* _WHAT TO WORK ON_
Your answer should reproduce every line of the material in which the word "linejoin" occurs.

* _TASK DATA_
☆ ☆ ☆ ☆ ☆ ☆ ☆

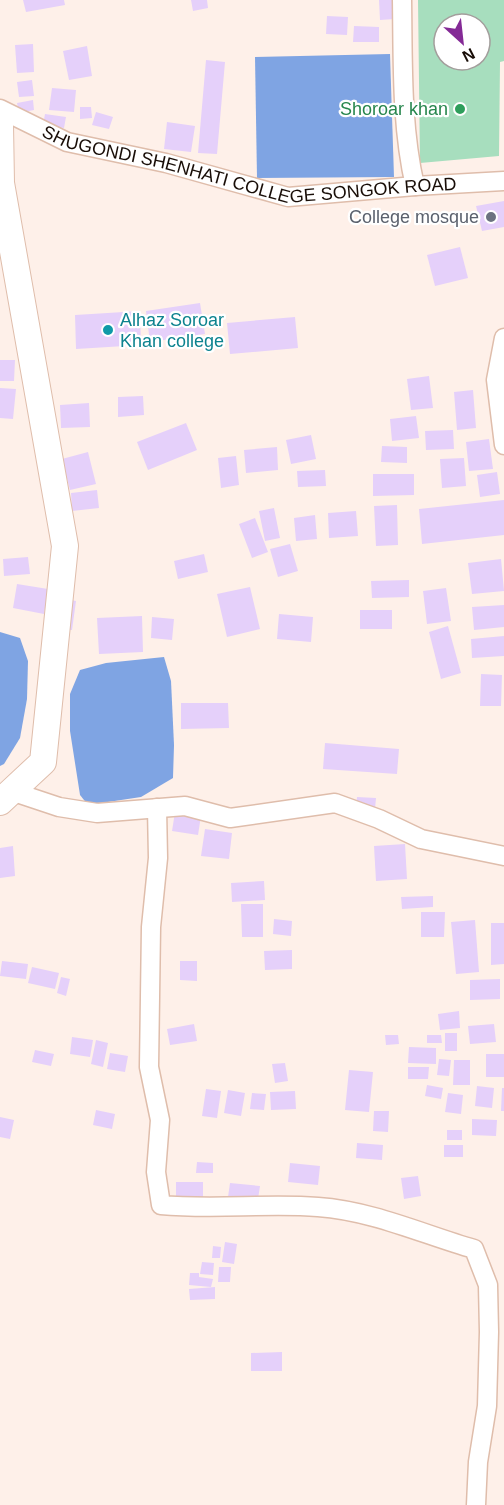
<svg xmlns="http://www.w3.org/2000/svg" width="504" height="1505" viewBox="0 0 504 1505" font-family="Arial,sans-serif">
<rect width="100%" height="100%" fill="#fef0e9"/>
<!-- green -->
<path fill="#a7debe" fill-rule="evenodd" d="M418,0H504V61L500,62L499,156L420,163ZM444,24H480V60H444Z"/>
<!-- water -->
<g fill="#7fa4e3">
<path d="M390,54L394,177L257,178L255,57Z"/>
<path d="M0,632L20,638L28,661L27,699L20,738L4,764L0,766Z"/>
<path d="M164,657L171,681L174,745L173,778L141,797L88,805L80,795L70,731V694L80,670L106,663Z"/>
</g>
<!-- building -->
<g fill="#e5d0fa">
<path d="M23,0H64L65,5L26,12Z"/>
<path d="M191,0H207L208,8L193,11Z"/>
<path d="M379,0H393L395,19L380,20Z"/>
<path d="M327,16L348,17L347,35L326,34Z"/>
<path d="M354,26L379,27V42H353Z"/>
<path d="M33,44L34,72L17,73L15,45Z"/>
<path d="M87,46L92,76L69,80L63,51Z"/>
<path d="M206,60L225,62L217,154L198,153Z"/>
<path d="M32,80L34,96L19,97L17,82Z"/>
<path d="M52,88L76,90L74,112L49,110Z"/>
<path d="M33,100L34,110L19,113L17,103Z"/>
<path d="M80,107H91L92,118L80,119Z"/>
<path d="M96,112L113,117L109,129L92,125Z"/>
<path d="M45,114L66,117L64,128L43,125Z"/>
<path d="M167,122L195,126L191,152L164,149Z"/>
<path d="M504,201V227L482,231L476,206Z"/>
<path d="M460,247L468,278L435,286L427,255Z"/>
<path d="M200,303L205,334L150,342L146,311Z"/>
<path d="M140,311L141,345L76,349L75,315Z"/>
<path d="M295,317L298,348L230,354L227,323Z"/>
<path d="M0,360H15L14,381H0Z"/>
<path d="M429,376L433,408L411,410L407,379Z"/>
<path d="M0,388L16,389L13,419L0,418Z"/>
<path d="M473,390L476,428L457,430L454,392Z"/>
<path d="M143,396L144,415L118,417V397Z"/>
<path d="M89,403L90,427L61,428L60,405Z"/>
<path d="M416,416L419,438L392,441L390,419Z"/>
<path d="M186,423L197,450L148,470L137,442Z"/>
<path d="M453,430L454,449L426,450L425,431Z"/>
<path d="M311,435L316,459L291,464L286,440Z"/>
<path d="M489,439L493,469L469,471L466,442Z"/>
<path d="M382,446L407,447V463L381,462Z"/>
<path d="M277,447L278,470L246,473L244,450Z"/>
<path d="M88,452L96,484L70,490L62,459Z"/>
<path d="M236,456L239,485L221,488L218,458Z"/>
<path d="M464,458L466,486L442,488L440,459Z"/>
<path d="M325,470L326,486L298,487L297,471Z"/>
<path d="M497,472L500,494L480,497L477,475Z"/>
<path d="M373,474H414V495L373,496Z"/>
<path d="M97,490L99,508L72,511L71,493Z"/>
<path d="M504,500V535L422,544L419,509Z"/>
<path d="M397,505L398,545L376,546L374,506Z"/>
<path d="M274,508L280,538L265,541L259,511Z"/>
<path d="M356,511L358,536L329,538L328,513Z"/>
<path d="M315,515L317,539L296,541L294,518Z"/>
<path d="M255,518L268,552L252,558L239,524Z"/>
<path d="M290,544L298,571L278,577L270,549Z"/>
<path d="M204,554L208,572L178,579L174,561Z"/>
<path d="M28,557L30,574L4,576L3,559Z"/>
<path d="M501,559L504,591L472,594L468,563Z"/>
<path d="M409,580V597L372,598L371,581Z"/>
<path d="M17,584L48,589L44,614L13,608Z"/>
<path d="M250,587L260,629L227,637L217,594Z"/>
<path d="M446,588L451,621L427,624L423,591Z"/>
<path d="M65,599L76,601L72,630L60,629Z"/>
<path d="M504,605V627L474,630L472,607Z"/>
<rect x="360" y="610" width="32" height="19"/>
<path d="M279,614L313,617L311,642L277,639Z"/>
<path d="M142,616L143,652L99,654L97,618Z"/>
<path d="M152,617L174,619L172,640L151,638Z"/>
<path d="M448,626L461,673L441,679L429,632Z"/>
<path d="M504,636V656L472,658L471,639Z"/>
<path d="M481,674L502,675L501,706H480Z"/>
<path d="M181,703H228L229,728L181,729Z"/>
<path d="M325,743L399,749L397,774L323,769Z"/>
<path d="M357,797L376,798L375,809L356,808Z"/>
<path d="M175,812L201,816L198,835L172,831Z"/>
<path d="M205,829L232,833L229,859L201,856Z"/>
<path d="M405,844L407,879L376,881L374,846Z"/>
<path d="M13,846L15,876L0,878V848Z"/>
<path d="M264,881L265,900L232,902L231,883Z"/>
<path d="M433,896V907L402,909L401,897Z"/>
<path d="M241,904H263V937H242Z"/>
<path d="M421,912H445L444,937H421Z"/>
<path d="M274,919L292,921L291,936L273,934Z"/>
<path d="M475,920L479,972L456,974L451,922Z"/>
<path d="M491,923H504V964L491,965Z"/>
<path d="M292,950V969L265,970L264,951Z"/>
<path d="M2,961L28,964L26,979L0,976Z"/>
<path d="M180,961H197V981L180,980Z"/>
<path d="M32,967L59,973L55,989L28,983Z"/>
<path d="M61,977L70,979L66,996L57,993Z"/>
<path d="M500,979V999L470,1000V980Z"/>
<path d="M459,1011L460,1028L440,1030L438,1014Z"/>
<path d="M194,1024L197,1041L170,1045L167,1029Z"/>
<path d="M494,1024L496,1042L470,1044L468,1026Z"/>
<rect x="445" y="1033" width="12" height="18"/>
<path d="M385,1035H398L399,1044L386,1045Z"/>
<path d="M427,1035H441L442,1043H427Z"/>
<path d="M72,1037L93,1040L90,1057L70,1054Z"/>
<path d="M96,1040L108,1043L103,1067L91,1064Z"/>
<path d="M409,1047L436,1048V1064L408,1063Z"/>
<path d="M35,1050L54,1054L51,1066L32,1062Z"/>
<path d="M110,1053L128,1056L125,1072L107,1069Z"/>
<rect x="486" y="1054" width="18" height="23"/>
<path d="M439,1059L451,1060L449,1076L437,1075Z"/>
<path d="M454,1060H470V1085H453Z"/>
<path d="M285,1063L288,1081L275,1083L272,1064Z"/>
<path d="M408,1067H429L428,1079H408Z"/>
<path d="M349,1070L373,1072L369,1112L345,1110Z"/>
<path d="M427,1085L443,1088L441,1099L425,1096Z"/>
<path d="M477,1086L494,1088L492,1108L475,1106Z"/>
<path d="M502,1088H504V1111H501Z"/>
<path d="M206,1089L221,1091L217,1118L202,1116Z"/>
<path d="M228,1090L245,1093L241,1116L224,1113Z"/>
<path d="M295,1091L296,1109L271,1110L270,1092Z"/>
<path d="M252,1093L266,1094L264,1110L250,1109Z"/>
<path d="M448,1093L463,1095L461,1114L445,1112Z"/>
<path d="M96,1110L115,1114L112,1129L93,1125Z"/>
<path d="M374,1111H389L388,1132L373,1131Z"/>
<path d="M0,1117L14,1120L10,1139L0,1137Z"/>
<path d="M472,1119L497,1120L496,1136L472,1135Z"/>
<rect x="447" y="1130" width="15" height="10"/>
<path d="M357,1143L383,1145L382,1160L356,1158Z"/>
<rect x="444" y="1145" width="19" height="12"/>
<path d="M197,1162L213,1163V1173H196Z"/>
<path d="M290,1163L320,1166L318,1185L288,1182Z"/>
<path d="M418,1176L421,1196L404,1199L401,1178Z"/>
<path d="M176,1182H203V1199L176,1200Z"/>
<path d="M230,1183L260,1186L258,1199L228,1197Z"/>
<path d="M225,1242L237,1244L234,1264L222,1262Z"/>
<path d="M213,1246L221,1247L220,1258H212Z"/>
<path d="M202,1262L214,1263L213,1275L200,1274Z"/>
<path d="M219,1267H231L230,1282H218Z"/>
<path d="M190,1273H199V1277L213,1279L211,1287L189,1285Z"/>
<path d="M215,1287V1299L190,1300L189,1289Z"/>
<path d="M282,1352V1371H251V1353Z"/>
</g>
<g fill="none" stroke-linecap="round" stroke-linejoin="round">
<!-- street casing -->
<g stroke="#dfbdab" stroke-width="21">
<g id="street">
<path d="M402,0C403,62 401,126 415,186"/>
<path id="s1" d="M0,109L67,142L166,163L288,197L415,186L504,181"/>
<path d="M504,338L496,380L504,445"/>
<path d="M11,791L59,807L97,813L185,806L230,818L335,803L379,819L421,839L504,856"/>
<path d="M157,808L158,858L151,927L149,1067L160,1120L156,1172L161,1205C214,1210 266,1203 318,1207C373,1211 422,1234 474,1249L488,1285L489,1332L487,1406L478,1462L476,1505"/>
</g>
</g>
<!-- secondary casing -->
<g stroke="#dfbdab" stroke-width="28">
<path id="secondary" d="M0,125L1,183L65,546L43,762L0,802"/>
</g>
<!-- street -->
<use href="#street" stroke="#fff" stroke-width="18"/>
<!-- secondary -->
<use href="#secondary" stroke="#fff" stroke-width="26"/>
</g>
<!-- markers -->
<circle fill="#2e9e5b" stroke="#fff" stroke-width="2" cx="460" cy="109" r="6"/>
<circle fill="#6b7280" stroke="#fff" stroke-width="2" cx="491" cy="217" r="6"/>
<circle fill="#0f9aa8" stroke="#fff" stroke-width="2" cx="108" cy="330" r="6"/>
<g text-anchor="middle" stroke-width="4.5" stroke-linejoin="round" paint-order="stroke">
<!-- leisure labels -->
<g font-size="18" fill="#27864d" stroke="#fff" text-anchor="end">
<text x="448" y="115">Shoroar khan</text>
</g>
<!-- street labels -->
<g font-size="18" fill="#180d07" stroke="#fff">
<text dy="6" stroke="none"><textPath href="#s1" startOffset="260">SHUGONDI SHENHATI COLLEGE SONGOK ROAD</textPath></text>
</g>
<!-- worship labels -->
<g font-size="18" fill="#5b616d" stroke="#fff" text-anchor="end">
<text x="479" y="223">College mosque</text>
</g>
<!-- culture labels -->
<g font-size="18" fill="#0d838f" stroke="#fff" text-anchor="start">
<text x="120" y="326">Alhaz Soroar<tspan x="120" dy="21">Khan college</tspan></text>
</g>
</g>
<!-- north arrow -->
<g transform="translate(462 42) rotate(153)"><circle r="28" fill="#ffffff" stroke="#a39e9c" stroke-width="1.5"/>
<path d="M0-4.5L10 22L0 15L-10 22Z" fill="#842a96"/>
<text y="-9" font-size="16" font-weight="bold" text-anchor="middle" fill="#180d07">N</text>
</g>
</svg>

☆ ☆ ☆ ☆ ☆ ☆ ☆

* _ANSWER SPACE_
<g fill="none" stroke-linecap="round" stroke-linejoin="round">
<g text-anchor="middle" stroke-width="4.5" stroke-linejoin="round" paint-order="stroke">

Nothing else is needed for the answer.